When we were fighting off the Bells’ entry into long distance, Cicconi had a $60 million war chest, separate from his regular budget, for hiring political operatives around the country. He used the money to throw obstacles in the path of the Bells.  He started and funded so-called “grassroots” organizations all over the place, astroturfing the countryside. His staffers searched out influential people who leaned in our direction and then funded their efforts on the issues that mattered to us. So, for example, Grover Norquist, president of Americans for Tax Relief, received enough funding to set up special interest groups that have only a tangential connection to reforming the tax system. For example, the Media Freedom Project, which is a “project” of Americans for Tax Reform currently opposes net neutrality. As does another ATR “affiliate” The Property Rights Alliance.  Similarly, the Alliance for Worker Freedom, another ATR affiliate, is opposed to another AT&T bugaboo, union card check. And of course, ATR is a member of the Internet Freedom Coalition, among other groups opposed to net neutrality. I’d be willing to bet that these groups still receive funding from Cicconi’s war chest. Of course, the other side does the same thing.  Or at least that was Ciconni’s excuse when anyone challenged him on any of this stuff.

It seems AT&T is once again engaging in these tactics – as Matthew Lasar of Ars Technica reported yesterday:

AT&T Senior Vice President Jim Cicconi has sent out a e-mail to the company’s entire managerial staff urging them to deluge the FCC’s new discussion site with anti-net neutrality comments.

AT&T has a history of lobbying the government for any regulation or deregulation that best suits its interest. Its success is not that of a free market competitor who always had the best ideas (though it often has had good ideas), but of a savvy political operator who has thrown its weight around and manipulated public opinion, the political process, and regulators to undermine its competitors and strengthen its profits.

Now, they are funding groups opposed to government regulation and interference in the market – specifically on the matter of net neutrality. Adam D. Thierer, who wrote the article that provided most of the critical history I found of AT&T’s manipulation of the government to its own benefit, now works for The Progress and Freedom Foundation Project, whose main sponsor according to their website is AT&T. To my knowledge, it was Thierer who began the erroneous right wing talking point that net neutrality is a fairness doctrine for the internet which has now been repeated by Congresswoman Marsha Blackburn as well as on many, many right wing radio shows and blogs.

While AT&T claims to be promoting internet freedom by opposing network neutrality, it was only robust government regulation of AT&T that allowed the internet to develop at all.
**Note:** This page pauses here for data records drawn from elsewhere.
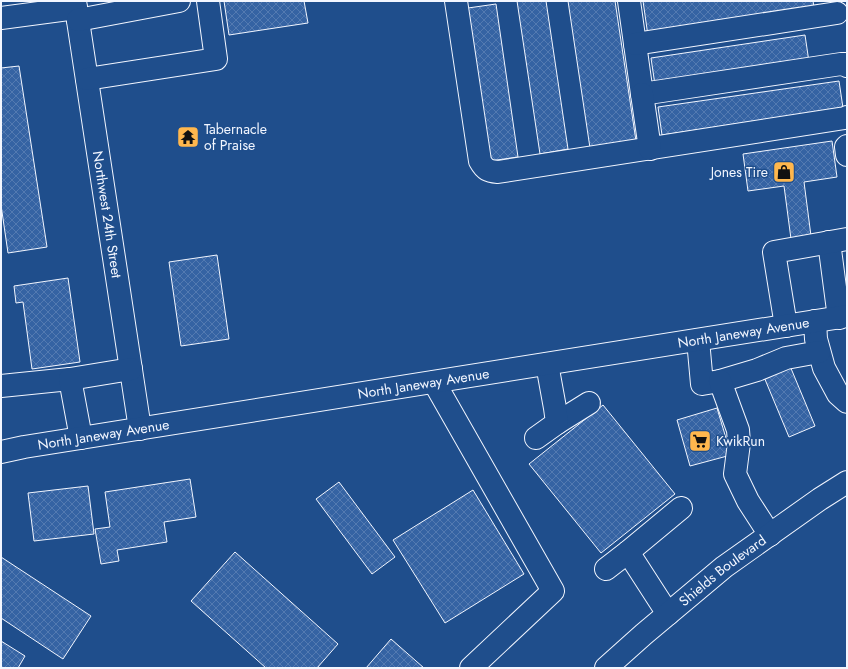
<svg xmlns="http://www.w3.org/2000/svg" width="848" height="669" font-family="Jost,sans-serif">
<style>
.building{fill:url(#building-cross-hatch);stroke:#f2f6ff}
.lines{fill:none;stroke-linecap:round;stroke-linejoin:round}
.minor-casing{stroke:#f2f6ff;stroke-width:24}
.major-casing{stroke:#f2f6ff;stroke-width:24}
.minor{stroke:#1f4e8c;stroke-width:22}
.major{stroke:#1f4e8c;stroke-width:22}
.labels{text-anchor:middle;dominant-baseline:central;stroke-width:3;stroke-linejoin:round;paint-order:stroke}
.poi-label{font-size:14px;fill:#f2f6ff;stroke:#1f4e8c;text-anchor:start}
.street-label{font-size:14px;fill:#f2f6ff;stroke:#1f4e8c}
</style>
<defs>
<pattern id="building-cross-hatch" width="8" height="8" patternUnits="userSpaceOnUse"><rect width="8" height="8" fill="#3563a3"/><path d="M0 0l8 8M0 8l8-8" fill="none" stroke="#537ab1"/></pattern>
</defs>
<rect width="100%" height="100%" fill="#1f4e8c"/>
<g class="building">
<polygon points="224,1 304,1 308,23 229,35"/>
<polygon points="517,1 546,1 568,149 540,154"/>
<polygon points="568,1 615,1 636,141 590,148"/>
<polygon points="643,1 813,1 815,13 648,36"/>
<polygon points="496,4 518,157 490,161 468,8"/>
<polygon points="805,35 809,62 655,85 651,58"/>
<polygon points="19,66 47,247 8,253 1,205 1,68"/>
<polygon points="839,81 843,108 662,135 658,107"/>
<polygon points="832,141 837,177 804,182 811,236 791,239 784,186 748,191 743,154"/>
<polygon points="217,255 229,339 181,346 169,262"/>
<polygon points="68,278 80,362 32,369 23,302 16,303 14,286"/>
<polygon points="790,366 815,426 789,437 764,377"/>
<polygon points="603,405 675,494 601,553 529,464"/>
<polygon points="717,408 731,455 690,466 677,420"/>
<polygon points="190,479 196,517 164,522 167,542 117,550 119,561 101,564 95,529 110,527 105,492"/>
<polygon points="339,482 395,557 372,574 316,499"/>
<polygon points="88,486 94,534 34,541 28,493"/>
<polygon points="473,490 524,574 445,623 393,540"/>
<polygon points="235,552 338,644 317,668 266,668 191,601"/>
<polygon points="1,557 91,616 63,659 1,618"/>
<polygon points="391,639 424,668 366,668"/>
<polygon points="1,641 25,656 18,668 1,668"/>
</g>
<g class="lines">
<g class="minor-casing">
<g id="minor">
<path id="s1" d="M75,1L140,429"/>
<path d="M456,1L480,161C485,170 488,171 498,172L845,118L847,117"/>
<polyline points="629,1 642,94 841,64 846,64 847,66"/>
<polyline points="1,18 76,8"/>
<polyline points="78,20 179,1"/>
<polyline points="635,44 837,13"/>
<polyline points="87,79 216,59 208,1"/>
<polyline points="642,94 650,149"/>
<polyline points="847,146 846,147 847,155"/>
<polyline points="829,242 839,318"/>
<polyline points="815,321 816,339 824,368 838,394 847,402"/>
<polyline points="786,326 774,252 847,239"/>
<polyline points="698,340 702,384 720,381 757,370 786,358 819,352"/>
<polyline points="720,381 738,430 739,443 735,474 748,501 770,535"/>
<polyline points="434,382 553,591 471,668"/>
<polyline points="1,386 70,379"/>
<polyline points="557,423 589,403"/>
<polyline points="81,438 70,379 131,369"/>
<polyline points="536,438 557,423 555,408 547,364"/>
<polyline points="606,569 628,552"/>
<polyline points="668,614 628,552 681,508"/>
</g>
</g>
<g class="major-casing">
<g id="major">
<path id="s2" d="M1,452L24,447L847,316"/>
<path id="s3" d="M606,668L644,634L724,567L820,499L847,482"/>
</g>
</g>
<use href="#minor" class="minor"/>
<use href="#major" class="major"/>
</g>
<defs>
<g id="temple-square" transform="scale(1.15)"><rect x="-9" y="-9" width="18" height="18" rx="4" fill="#ffb74d" stroke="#1f4e8c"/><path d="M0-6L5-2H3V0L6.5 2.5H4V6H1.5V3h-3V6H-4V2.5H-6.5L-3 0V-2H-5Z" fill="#111"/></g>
<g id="shop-square" transform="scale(1.15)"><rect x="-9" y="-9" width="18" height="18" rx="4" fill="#ffb74d" stroke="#1f4e8c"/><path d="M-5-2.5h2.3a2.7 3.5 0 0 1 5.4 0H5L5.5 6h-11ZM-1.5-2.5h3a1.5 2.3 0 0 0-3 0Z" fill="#111"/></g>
<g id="supermarket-square" transform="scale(1.15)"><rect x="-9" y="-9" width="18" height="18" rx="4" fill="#ffb74d" stroke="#1f4e8c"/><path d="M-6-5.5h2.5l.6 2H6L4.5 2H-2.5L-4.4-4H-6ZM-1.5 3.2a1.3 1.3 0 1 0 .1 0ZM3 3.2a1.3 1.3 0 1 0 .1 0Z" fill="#111"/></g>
</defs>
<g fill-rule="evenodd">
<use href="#temple-square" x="188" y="137"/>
<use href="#shop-square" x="784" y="172"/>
<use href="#supermarket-square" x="700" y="441"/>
</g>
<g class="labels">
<g class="poi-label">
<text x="204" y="129">Tabernacle<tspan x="204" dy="16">of Praise</tspan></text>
<text x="768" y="172" text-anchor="end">Jones Tire</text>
<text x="716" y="441">KwikRun</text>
</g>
<g class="street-label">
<text stroke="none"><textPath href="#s1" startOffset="216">Northwest 24th Street</textPath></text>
<text stroke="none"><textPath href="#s2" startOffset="752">North Janeway Avenue</textPath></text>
<text stroke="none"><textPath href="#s2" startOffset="428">North Janeway Avenue</textPath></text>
<text stroke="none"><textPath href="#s2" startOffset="104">North Janeway Avenue</textPath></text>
<text stroke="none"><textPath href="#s3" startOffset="152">Shields Boulevard</textPath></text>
</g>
</g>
<rect width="848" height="669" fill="none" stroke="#f2f6ff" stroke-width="4"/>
</svg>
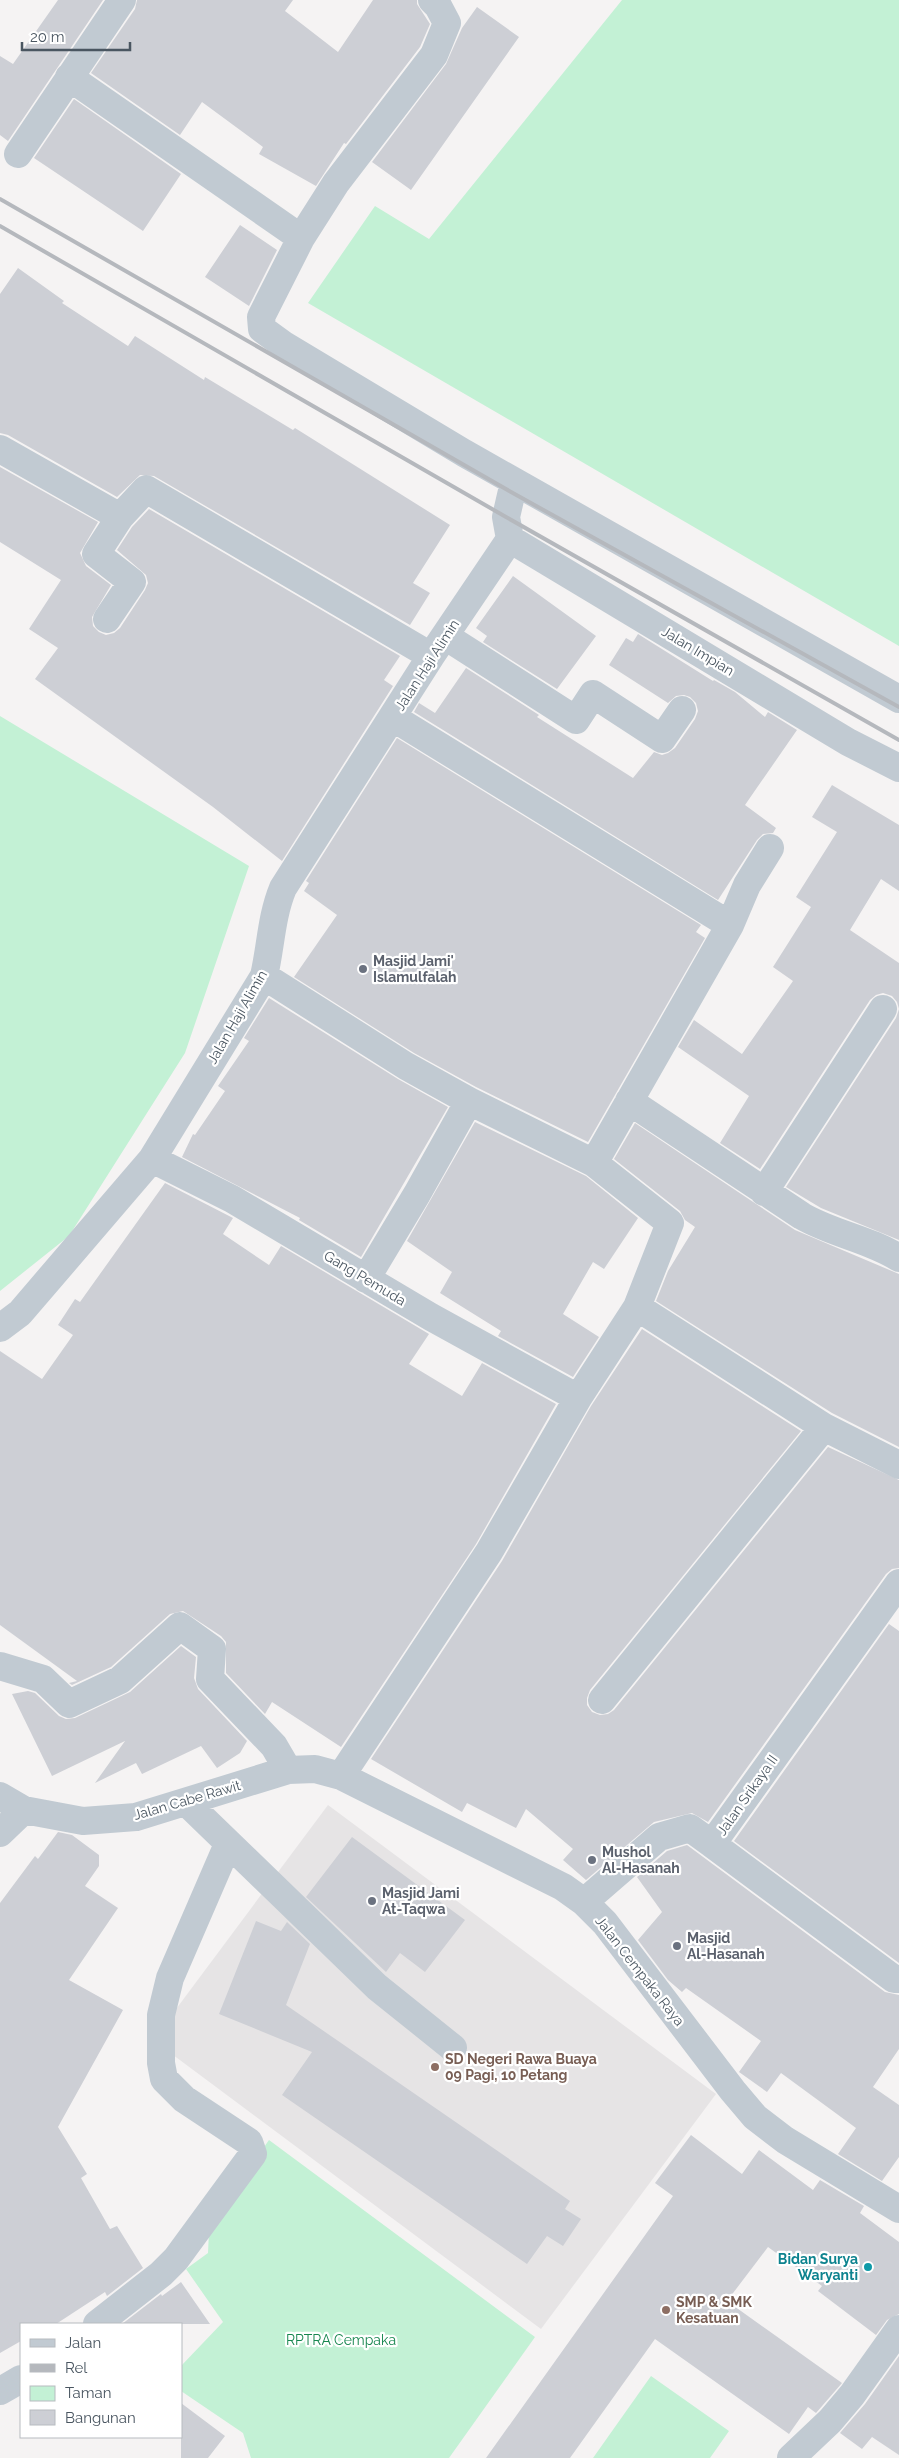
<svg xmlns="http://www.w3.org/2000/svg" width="899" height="2458" font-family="Raleway,sans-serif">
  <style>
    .education { fill: #e6e4e5 }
    .green { fill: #c3f1d5 }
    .building { fill: #cdcfd5 }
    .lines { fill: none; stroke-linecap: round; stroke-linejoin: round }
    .minor { stroke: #c1cad2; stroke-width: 28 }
    .rail { stroke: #b5b8bd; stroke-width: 4 }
    .worship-dot { fill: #6b7280; stroke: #fff; stroke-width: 2 }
    .education-dot { fill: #8d6e63; stroke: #fff; stroke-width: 2 }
    .culture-dot { fill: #0f9aa8; stroke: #fff; stroke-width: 2 }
    .labels { text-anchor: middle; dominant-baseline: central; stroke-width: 4.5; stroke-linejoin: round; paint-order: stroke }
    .street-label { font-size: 14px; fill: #4a5661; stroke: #fff }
    .worship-label { font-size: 14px; font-weight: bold; fill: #5b616d; stroke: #fff; text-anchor: start }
    .education-label { font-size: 14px; font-weight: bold; fill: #785e54; stroke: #fff; text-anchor: start }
    .culture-label { font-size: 14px; font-weight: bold; fill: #0d838f; stroke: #fff; text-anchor: end }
    .park-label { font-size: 14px; fill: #17864f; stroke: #fff }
  </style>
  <rect width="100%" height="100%" fill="#f5f3f3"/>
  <path class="education" d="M328 1805 716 2094 541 2329 153 2040Z"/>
  <path class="green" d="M622 0H899V646L308 303 375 206 429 239Z
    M0 716 249 866 185 1053 69 1236 0 1291Z
    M269 2140 535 2337 449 2458H251L243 2433 181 2391V2366L223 2322 186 2269 208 2253 209 2231 213 2219Z
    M651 2376 729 2431 710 2458H593Z"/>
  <path class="building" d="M58 0H103L8 141 0 135V56L13 64Z
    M137 0H293L285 11 338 52 373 0H417V4L430 24 420 47 346 144 344 143 316 186 259 154 263 147 202 102 180 135 91 73 135 9Z
    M477 7 519 37 411 190 372 162 446 64 462 28Z
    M74 99 181 174 143 231 34 158Z
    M240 225 277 250 249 306 205 277Z
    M18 268 64 301 62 303 128 346 135 336 204 380 205 377 293 430 295 428 450 525 413 583 430 593 410 625 154 476 140 475 117 497 8 435 0 433V294Z
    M0 467 98 522 80 553 86 566 111 585 92 617 93 626 99 632 106 635 114 633 120 628 145 590 148 583 146 575 117 550 132 527 149 509 400 656 384 680 393 686 282 861 213 807 35 679 58 648 29 629 61 580 0 542Z
    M513 576 596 636 557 689 483 642 487 636 476 628Z
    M638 634 713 681 714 680 735 692 765 717 768 712 797 730 745 805 776 828 773 833 763 834 757 840 718 900 414 712 419 703 435 713 466 668 539 715 537 717 633 778 654 752 662 755 668 753 675 748 695 719 698 711 696 703 690 697 684 695 676 696 668 703 609 665 626 638 633 642Z
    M397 738 701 925 696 932 705 938 588 1142 476 1087 414 1053 294 977 337 915 304 891 309 883 306 881Z
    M832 785 899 825V891L881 879 850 930 899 963V1240L821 1208 786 1187 896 1018 899 1009 897 1002 892 996 883 993 876 995 870 1000 760 1169 720 1143 749 1096 678 1047 694 1020 742 1054 793 981 773 967 811 907 796 897 837 832 812 817Z
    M269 998 398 1079 448 1107 361 1257 299 1220 300 1218 182 1157 193 1134 195 1135 225 1091 218 1086 249 1041 244 1038Z
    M475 1122 586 1176 638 1218 604 1269 593 1262 563 1314 599 1337 573 1377 498 1336 501 1331 440 1293 452 1272 407 1241Z
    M635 1123 795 1230 899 1274V1447L832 1413 656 1301 668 1271 695 1227 685 1220 680 1211 614 1159Z
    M165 1183 233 1218 223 1234 269 1265 281 1246 429 1334 409 1364 462 1396 482 1363 556 1404 476 1544 341 1747 272 1702 265 1714 226 1673V1642L221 1636 183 1611 170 1614 111 1667 72 1685 69 1683 77 1681 0 1625V1351L42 1379 73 1335 58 1325 75 1299 80 1302Z
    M642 1329 801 1431 590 1690 587 1698V1705L592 1712 600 1715 608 1714 614 1710 828 1447 899 1480V1568L892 1569 886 1574 708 1822 692 1813 654 1822 586 1880 563 1860 573 1849 526 1809 516 1828 467 1803 462 1812 371 1759 502 1561 591 1406Z
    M889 1624 899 1631V1963L734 1841Z
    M181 1646 196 1657 194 1678 198 1689 247 1741 240 1753 217 1768 201 1746 142 1774 136 1763 95 1783 125 1741 52 1776 12 1694 28 1691 35 1693 59 1716 66 1719 75 1718 130 1692Z
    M58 1832 72 1835 99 1855V1866L85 1886 118 1908 69 1980 123 2010 58 2127 87 2174 81 2178 110 2229 117 2226 143 2268 107 2296 105 2292 56 2324H21V2341L0 2353V1903L35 1856 38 1859Z
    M352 1837 465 1920 425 1972 400 1953 386 1972 306 1897Z
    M687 1845 885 1992 899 1995V2049L873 2087 899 2105V2157L882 2181 838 2154 856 2128 781 2073 767 2092 739 2072 761 2041 686 1988 682 1992 668 1980 638 1940 662 1912 637 1877 667 1851Z
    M256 1921 281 1931 287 1922 310 1944 286 2005 570 2201 565 2209 581 2219 563 2246 547 2236 527 2264 282 2095 312 2052 219 2014Z
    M691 2135 742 2174 759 2150 813 2190 820 2180 864 2206 860 2213 899 2242V2314L887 2320 876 2335 818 2291 822 2286 768 2247 727 2301 842 2383 816 2413 808 2407 789 2434 655 2339 570 2458H486L673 2196 655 2183Z
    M181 2282 210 2324H122L161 2294 162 2296Z
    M899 2356V2455L872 2437 862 2449 840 2433 865 2404Z
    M181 2403 225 2436 208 2458H181Z"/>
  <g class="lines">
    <path class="minor" d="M432 0 438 6 447 23 434 55 336 183 301 238 261 317 262 329 284 345 464 453 899 699
      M69 77 301 238
      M18 154 122 0
      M0 449 120 517 146 489 431 656
      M510 539 506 517 514 482
      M107 619 132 582 96 554 120 517
      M445 636 576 720 593 694 662 739 682 710
      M392 717 730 925
      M264 976 406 1066 469 1101 594 1163 670 1223 637 1307
      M629 1101 802 1216C833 1234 869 1239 899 1258
      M152 1159 232 1199 431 1317 578 1398
      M594 1163 730 925 747 885 770 848
      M764 1192 883 1009
      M366 1279 417 1194 469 1101
      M0 1328 20 1313 152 1159 264 976C271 946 271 917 283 888L431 656 510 539 848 742 899 768
      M899 1583 712 1844 894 1979H899
      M0 1666 43 1679 69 1704 120 1680 180 1626 212 1649 210 1679 274 1746 288 1770
      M602 1700 824 1427
      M341 1776 489 1552 578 1398 637 1307 824 1427 899 1465
      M0 1796 24 1810 83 1821 136 1817 288 1770 315 1769 341 1776 563 1887 584 1902 605 1923 733 2091 755 2117 785 2140 899 2209
      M186 1802 377 1987 453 2048
      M0 1833 24 1810
      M584 1902 659 1837 690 1828 712 1844
      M97 2324 161 2274 176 2259 253 2154 249 2142 184 2099 164 2079 161 2063V2015L170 1978 228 1844
      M0 2391 21 2379
      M791 2458 830 2421 852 2395 899 2329"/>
    <path class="rail" d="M0 199 511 492 899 707
      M0 226 506 517 899 740"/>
  </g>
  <g class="worship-dot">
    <circle cx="363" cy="969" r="5"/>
    <circle cx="592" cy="1860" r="5"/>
    <circle cx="372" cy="1901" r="5"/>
    <circle cx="677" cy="1946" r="5"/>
  </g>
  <g class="education-dot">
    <circle cx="435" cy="2067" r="5"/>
    <circle cx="666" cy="2310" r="5"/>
  </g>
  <circle class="culture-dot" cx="868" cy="2267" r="5"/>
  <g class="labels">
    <g class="street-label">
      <text transform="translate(698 651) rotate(31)">Jalan Impian</text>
      <text transform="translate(427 665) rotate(-57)">Jalan Haji Alimin</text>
      <text transform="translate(237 1017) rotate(-60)">Jalan Haji Alimin</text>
      <text transform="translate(365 1278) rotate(31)">Gang Pemuda</text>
      <text transform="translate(747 1795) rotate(-55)">Jalan Srikaya II</text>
      <text transform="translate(187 1800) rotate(-16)">Jalan Cabe Rawit</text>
      <text transform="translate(640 1971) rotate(52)">Jalan Cempaka Raya</text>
    </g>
    <g class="worship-label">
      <text x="373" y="961">Masjid Jami'<tspan x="373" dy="16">Islamulfalah</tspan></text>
      <text x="602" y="1852">Mushol<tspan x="602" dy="16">Al-Hasanah</tspan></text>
      <text x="382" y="1893">Masjid Jami<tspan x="382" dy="16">At-Taqwa</tspan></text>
      <text x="687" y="1938">Masjid<tspan x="687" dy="16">Al-Hasanah</tspan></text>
    </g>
    <g class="education-label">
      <text x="445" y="2059">SD Negeri Rawa Buaya<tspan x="445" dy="16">09 Pagi, 10 Petang</tspan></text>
      <text x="676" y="2302">SMP &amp; SMK<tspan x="676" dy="16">Kesatuan</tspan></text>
    </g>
    <g class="culture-label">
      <text x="858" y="2259">Bidan Surya<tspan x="858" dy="16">Waryanti</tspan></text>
    </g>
    <g class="park-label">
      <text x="341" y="2340">RPTRA Cempaka</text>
    </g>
  </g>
  <rect x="20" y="2323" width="162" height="115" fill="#ffffff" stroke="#b7bbc0"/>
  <rect x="30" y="2339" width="25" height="8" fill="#c1cad2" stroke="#b7bbc0"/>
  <text x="65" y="2348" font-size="15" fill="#4a5661">Jalan</text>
  <rect x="30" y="2364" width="25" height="8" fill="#b5b8bd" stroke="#b7bbc0"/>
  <text x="65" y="2373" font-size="15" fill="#4a5661">Rel</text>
  <rect x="30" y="2386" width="25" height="15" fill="#c3f1d5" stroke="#b7bbc0"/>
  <text x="65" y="2398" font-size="15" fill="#4a5661">Taman</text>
  <rect x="30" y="2410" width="25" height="15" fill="#cdcfd5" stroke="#b7bbc0"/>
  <text x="65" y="2423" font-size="15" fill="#4a5661">Bangunan</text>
  <path d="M22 42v8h108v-8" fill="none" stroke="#4a5661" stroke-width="2.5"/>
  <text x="30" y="42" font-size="15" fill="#4a5661" stroke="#ffffff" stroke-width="4" paint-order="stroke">20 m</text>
</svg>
The freedom of the internet was not some natural occurrence – but the deliberate decision by the engineers at the Defense Department and then government regulators, oftentimes while stridently opposed by AT&T. The corporate libertarians such as Adam Thierer hired by AT&T to promote its agenda only seem to see government intervention impinging on freedom – rather than seeing that the power of a large corporation can be just as destructive. Of course, as Upton Sinclair said, “It is difficult to get a man to understand something, when his salary depends upon his not understanding it!”

N.B. Neither Adam D. Thierer nor AT&T have responded to any attempts to contact them, though the post will be updated in the event that they do.

Update: Michael Balmoris of AT&T responded to my specific queries regarding net neutrality and AT&T’s fight against it with this vague pablum:

AT&T has long supported the principle of an open Internet and has conducted its business accordingly, and we support the FCC’s oversight of the wireline broadband market through case-by-case enforcement of the current four broadband principles. Furthermore, AT&T shares both President Obama’s and Chairman Genachowski’s vision of an open Internet—an Internet with a level playing field that benefits consumers and stimulates investment, innovation, and jobs.